On Negative Results
There’s a very interesting article by John Ioannidis in PLoS Medicine, the free online journal. Most current published research findings might well be false, he says. There are several factors, and I think it’s worth presenting them in detail:
1. Many research studies are small, with only a few dozen participants.2. In many scientific fields, the “effect sizes” (a measure of how much a risk factor such as smoking increases a person’s risk of disease, or how much a treatment is likely to improve a disease) are small. Research findings are more likely true in scientific fields with large effects, such as the impact of smoking on cancer, than in scientific fields where postulated effects are small, such as genetic risk factors for diseases where many different genes are involved in causation. If the effect sizes are very small in a particular field, says Ioannidis, it is “likely to be plagued by almost ubiquitous false-positive claims.”

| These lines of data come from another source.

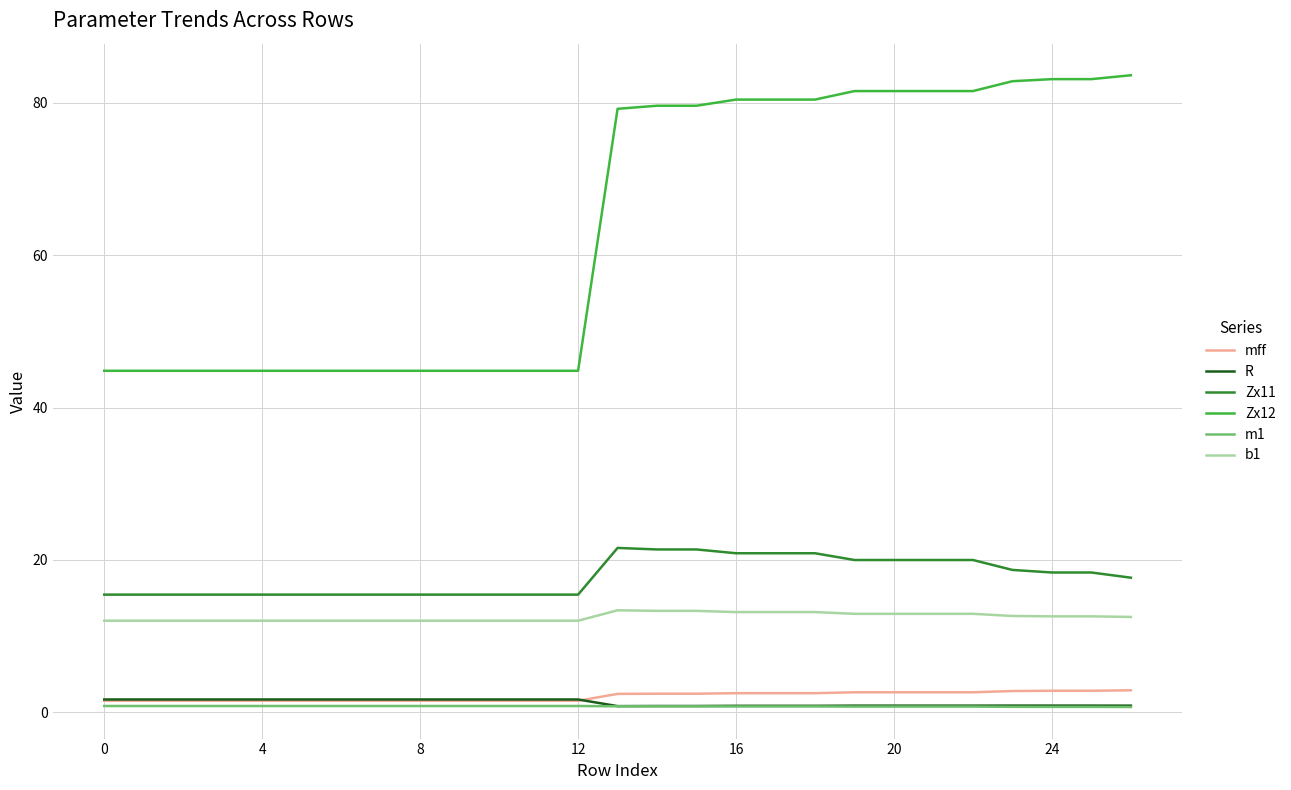

True or false: Zx11 and R cross at least once.

False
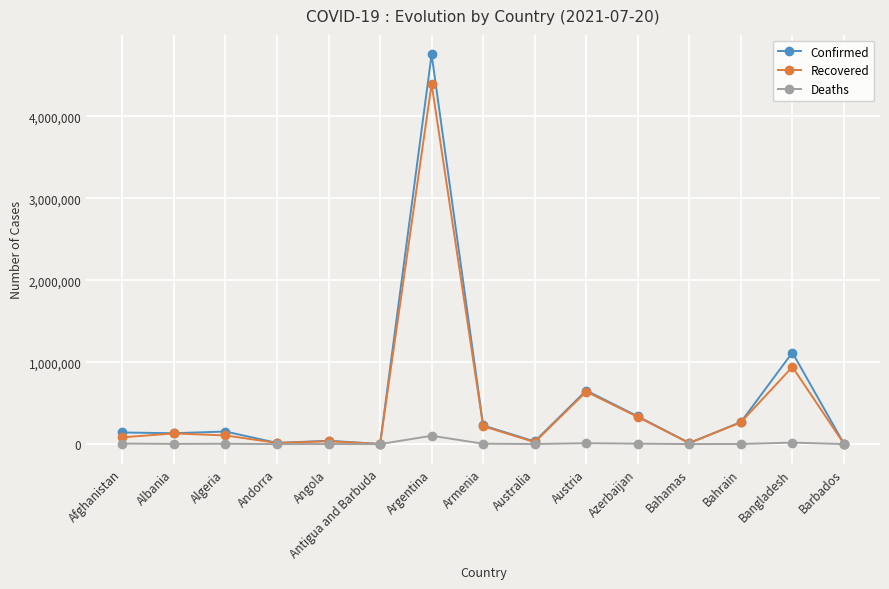

At how many categories does at least one series exceed 1836167?

1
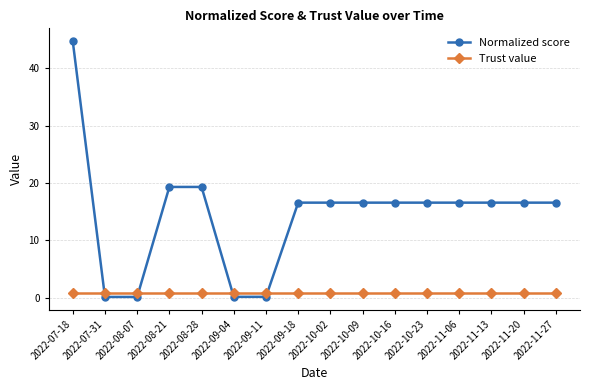

Between which two adjacent categories do Normalized score and Trust value first intersect?

2022-07-18 and 2022-07-31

3. Financial and other interests and prejudices can also lead to untrue results.
4. “The hotter a scientific field (with more scientific teams involved), the less likely the research findings are to be true,” which may explain why we sometimes see “major excitement followed rapidly by severe disappointments in fields that draw wide attention.”

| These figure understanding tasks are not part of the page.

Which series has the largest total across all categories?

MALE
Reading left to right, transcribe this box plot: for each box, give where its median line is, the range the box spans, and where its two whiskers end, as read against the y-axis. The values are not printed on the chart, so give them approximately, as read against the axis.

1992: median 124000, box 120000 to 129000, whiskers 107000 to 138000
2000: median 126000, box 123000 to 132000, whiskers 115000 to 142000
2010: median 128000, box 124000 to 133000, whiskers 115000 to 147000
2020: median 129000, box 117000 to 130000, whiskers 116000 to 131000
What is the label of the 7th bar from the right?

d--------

This ought to be an eye-opener…. The solution? More publication of preliminary findings, negative studies (which often suffer that fate of the file-drawer effect), confirmations, and refutations. PLoS says, “the editors encourage authors to discuss biases, study limitations, and potential confounding factors. We acknowledge that most studies published should be viewed as hypothesis-generating, rather than conclusive.” And maybe this will also temper journalists’ tendency to offer every new study as the Next Big Thing.